_Extracted material_
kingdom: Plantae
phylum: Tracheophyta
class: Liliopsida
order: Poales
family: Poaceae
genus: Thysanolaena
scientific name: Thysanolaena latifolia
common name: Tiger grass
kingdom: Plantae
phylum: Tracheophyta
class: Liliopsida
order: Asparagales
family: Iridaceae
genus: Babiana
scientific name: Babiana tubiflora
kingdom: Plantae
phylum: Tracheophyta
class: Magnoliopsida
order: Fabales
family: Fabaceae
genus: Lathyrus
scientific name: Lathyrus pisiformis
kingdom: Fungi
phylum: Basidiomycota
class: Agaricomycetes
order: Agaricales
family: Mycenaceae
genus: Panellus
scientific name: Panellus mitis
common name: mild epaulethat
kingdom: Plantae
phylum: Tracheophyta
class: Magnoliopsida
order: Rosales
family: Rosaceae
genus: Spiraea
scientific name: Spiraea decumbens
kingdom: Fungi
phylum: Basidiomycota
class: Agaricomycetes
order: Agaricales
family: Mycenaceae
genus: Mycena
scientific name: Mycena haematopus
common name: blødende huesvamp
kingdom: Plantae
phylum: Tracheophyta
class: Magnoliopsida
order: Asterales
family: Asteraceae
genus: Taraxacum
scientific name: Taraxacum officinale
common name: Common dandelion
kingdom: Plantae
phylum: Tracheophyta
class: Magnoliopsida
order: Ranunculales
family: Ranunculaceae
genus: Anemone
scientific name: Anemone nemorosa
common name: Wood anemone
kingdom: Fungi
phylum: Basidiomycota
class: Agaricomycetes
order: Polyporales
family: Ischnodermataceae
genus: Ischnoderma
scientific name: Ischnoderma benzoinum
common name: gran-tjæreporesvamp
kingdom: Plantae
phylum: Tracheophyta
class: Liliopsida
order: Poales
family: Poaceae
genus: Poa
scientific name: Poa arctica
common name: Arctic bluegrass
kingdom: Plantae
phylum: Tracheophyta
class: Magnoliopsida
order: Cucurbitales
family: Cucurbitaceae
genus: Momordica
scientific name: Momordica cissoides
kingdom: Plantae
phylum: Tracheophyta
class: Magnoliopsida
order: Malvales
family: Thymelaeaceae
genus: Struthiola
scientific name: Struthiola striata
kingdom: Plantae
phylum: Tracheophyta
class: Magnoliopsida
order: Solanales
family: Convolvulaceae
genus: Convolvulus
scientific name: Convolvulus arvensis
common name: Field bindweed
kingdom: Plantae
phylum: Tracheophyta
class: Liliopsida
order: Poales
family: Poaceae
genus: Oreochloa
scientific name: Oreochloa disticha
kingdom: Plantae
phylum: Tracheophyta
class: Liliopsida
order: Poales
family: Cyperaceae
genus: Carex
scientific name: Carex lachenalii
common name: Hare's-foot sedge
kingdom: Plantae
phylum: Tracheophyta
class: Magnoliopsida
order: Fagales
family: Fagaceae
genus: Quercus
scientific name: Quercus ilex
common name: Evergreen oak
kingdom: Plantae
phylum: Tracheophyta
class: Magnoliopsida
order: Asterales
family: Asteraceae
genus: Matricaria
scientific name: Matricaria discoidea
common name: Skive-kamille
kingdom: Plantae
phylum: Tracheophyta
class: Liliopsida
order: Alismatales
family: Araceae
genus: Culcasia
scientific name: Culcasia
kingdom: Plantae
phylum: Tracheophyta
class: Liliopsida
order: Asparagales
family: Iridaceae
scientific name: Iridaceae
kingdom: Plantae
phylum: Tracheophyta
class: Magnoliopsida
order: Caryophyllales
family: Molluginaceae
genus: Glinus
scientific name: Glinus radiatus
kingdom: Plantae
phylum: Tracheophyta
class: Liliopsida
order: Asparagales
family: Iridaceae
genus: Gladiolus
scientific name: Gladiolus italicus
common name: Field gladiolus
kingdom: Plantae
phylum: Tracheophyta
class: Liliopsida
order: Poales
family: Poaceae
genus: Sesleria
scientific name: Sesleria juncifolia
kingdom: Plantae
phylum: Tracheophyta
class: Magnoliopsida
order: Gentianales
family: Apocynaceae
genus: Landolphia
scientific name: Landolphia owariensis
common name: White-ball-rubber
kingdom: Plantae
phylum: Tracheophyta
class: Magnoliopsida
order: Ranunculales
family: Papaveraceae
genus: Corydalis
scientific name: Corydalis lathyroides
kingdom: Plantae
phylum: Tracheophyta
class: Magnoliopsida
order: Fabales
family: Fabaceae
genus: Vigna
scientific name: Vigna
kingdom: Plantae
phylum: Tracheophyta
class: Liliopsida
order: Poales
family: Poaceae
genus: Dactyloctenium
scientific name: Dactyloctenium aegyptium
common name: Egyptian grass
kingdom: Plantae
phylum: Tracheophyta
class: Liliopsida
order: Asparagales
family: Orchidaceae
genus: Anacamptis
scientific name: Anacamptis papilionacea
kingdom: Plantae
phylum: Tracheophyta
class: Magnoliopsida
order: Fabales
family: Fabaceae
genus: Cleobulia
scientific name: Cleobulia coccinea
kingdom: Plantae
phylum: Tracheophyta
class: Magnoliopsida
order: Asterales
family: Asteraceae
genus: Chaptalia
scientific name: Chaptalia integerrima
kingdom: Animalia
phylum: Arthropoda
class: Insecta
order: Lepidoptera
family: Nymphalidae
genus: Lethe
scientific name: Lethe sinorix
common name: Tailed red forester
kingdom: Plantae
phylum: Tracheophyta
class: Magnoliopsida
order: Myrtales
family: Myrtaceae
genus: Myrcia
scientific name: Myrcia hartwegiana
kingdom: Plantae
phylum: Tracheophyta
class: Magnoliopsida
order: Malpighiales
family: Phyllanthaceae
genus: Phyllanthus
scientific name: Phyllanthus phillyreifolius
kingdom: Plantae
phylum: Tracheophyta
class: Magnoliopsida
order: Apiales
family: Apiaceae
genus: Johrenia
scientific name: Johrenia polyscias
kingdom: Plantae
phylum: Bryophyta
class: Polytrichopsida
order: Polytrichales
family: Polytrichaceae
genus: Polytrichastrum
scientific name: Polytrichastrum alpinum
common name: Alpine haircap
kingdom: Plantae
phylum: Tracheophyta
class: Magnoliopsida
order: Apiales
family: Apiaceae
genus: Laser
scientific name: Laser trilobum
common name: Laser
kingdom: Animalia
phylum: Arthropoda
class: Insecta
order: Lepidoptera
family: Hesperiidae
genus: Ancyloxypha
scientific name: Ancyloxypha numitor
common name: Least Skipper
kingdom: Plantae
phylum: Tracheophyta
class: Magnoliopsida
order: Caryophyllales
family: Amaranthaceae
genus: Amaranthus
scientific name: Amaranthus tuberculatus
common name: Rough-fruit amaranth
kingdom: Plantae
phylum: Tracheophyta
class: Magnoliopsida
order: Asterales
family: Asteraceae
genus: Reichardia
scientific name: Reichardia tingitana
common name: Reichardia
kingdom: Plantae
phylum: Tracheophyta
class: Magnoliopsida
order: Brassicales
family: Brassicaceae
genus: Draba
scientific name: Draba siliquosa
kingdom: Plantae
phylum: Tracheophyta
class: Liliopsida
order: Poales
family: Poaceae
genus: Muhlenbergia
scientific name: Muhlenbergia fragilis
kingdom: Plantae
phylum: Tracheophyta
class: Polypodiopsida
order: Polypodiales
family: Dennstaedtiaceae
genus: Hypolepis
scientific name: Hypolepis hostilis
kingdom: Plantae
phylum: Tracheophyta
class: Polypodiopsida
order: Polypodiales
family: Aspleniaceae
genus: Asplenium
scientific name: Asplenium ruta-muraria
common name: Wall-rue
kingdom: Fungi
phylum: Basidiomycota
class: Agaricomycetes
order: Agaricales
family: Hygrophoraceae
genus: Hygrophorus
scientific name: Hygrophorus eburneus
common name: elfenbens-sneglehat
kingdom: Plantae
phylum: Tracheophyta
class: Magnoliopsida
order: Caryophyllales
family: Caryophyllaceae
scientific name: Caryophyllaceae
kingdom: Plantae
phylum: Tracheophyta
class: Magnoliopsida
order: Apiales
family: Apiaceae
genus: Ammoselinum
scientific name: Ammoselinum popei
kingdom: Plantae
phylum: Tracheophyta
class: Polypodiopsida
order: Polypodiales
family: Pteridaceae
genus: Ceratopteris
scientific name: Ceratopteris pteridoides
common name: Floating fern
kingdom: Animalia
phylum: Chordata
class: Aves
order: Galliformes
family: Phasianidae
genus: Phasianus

_Given problem_
Update everything from the start of the rows down through the line containing "genus: Lathyrus" by replacing "scientific name" with "species" and leaving everything else unchanged.

_Response for this exercise_
kingdom: Plantae
phylum: Tracheophyta
class: Liliopsida
order: Poales
family: Poaceae
genus: Thysanolaena
species: Thysanolaena latifolia
common name: Tiger grass
kingdom: Plantae
phylum: Tracheophyta
class: Liliopsida
order: Asparagales
family: Iridaceae
genus: Babiana
species: Babiana tubiflora
kingdom: Plantae
phylum: Tracheophyta
class: Magnoliopsida
order: Fabales
family: Fabaceae
genus: Lathyrus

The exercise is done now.